Newer is not always better where joint replacements are concerned. In some cases, the latest design on the market may be inferior. When Art Sedrakyan, M.D., Ph.D., of Weill Cornell Medical College in New York City, and colleagues examined hip replacements with modular femoral necks, a new device technology, they found that the cumulative rates of revision surgery at 5 and 10 years were 7.4% and 10.8%, compared with rates of 3.7% and 6.4% for conventional prostheses with non-modular necks.
Large Joint Innovation Much, Much Trickier Than Expected

Medical writers such as Nancy Walsh, of MedPage Today and Louise Prime of On Medica are claiming that innovations to devices used in joint replacement have been introduced without convincing evidence that they are any better than existing implants.
Prime wrote, “None of five innovative hip or knee replacement devices improved functional or patient-reported outcomes compared with older-established devices. In fact, outcomes were worse in some cases.”
The study she referred to was Sedrakyan’s. He and his colleagues searched the literature for comparative studies, gathered data from the national registries of England and Wales and, located 42 studies reporting on 23 cohorts. Their conclusion was that new technologies were being entered into the market without quality evidence of any benefit over existing, well-proven and safe alternatives.
They wrote, “Widespread and ongoing dissemination of these technologies cannot be justified from an evidence-based perspective. Existing devices may be safer to use in total hip or knee replacement.”
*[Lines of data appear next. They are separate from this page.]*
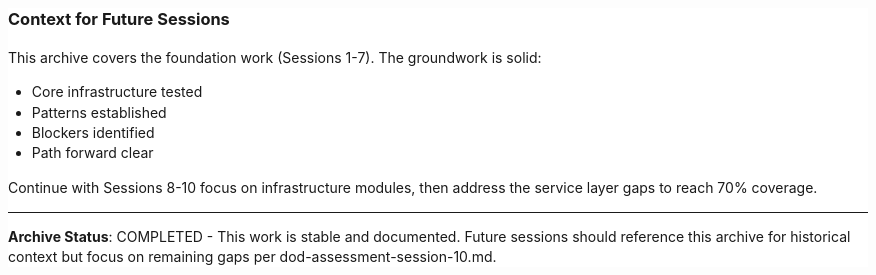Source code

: ### Context for Future Sessions
This archive covers the foundation work (Sessions 1-7). The groundwork is solid:
- Core infrastructure tested
- Patterns established
- Blockers identified
- Path forward clear

Continue with Sessions 8-10 focus on infrastructure modules, then address the service layer gaps to reach 70% coverage.

---

**Archive Status**: COMPLETED - This work is stable and documented. Future sessions should reference this archive for historical context but focus on remaining gaps per dod-assessment-session-10.md.
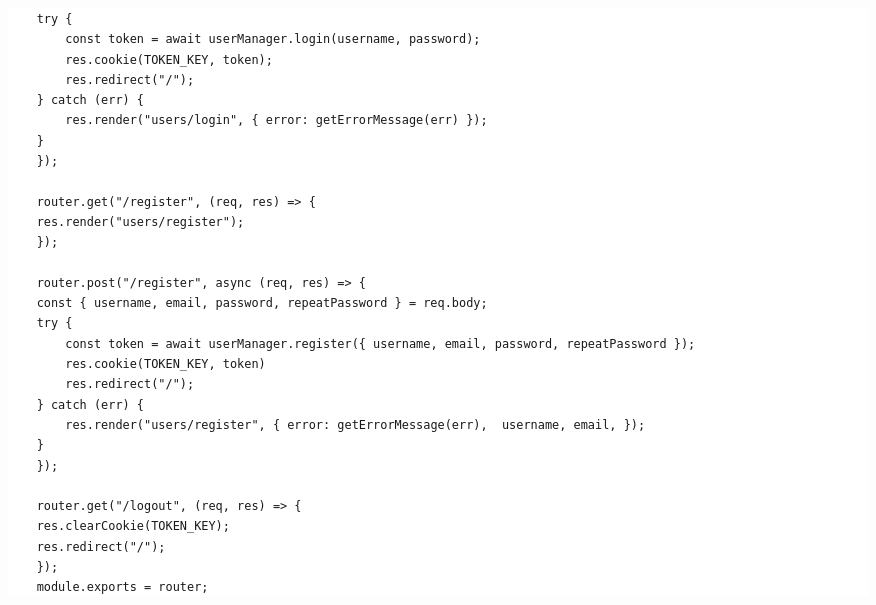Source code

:         try {
            const token = await userManager.login(username, password);
            res.cookie(TOKEN_KEY, token);
            res.redirect("/");
        } catch (err) {
            res.render("users/login", { error: getErrorMessage(err) });
        }
        });

        router.get("/register", (req, res) => {
        res.render("users/register");
        });

        router.post("/register", async (req, res) => {
        const { username, email, password, repeatPassword } = req.body;
        try {
            const token = await userManager.register({ username, email, password, repeatPassword });
            res.cookie(TOKEN_KEY, token)
            res.redirect("/");
        } catch (err) {
            res.render("users/register", { error: getErrorMessage(err),  username, email, });
        }
        });

        router.get("/logout", (req, res) => {
        res.clearCookie(TOKEN_KEY);
        res.redirect("/");
        });
        module.exports = router;

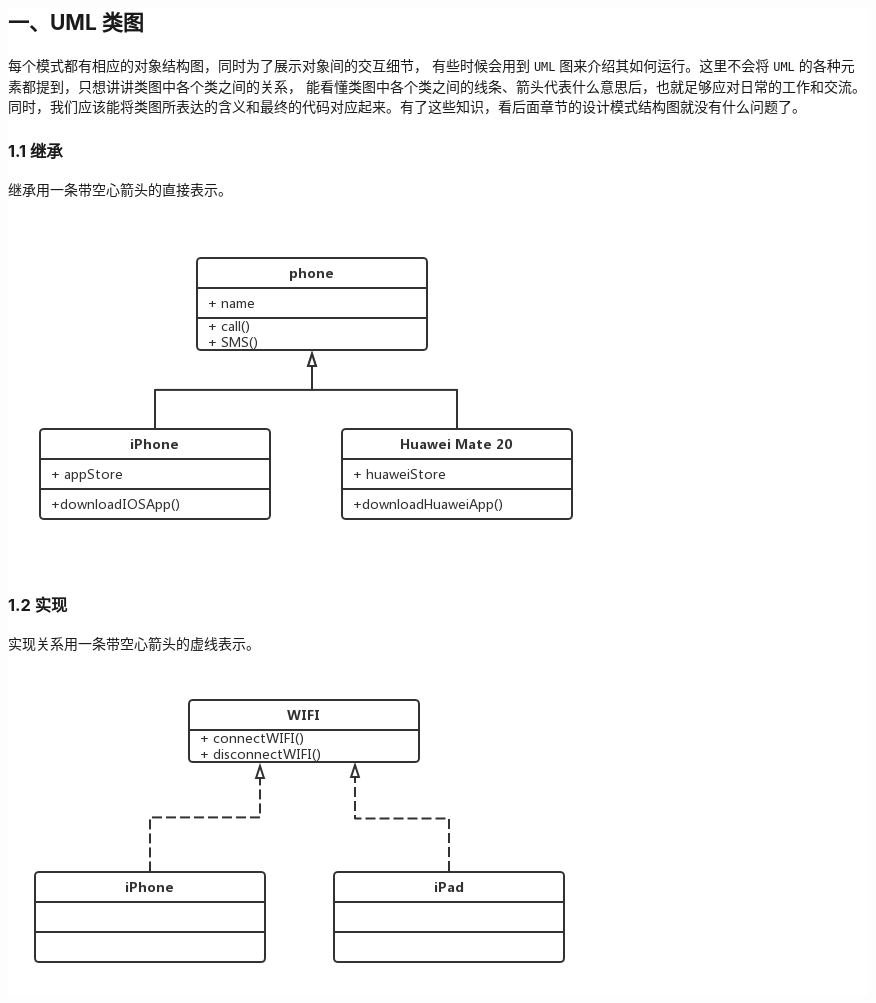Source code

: ## 一、UML 类图

每个模式都有相应的对象结构图，同时为了展示对象间的交互细节， 有些时候会用到 `UML` 图来介绍其如何运行。这里不会将 `UML` 的各种元素都提到，只想讲讲类图中各个类之间的关系， 能看懂类图中各个类之间的线条、箭头代表什么意思后，也就足够应对日常的工作和交流。同时，我们应该能将类图所表达的含义和最终的代码对应起来。有了这些知识，看后面章节的设计模式结构图就没有什么问题了。



### 1.1 继承

继承用一条带空心箭头的直接表示。

![](../../../assets/article/designPattern/继承.png)

### 1.2 实现

实现关系用一条带空心箭头的虚线表示。

![](../../../assets/article/designPattern/实现.png)
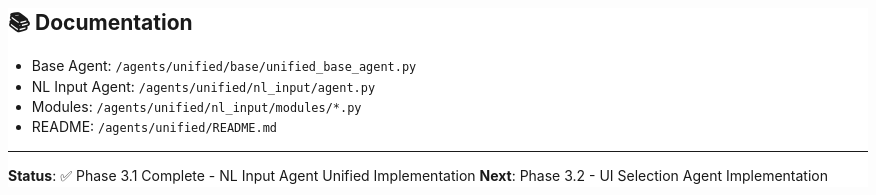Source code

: ## 📚 Documentation

- Base Agent: `/agents/unified/base/unified_base_agent.py`
- NL Input Agent: `/agents/unified/nl_input/agent.py`
- Modules: `/agents/unified/nl_input/modules/*.py`
- README: `/agents/unified/README.md`

---

**Status**: ✅ Phase 3.1 Complete - NL Input Agent Unified Implementation
**Next**: Phase 3.2 - UI Selection Agent Implementation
Among their recommendation was that that registry enrollment should be mandatory and that device regulation should be overhauled.

Discussion
This is a fascinating development. In my practice we've seen similar outcomes with the revised protocol. The key differentiator seems to be patient selection criteria. Has anyone else noticed the correlation with BMI thresholds?
Great point. I'd push back slightly on the conclusion, the sample size in the cited study is too small to draw population-level inferences. That said, the directional signal is compelling and worth a larger RCT.
We implemented a similar approach last year. Early results are promising but we're still gathering 12-month follow-up data. Happy to share our protocol if anyone is interested.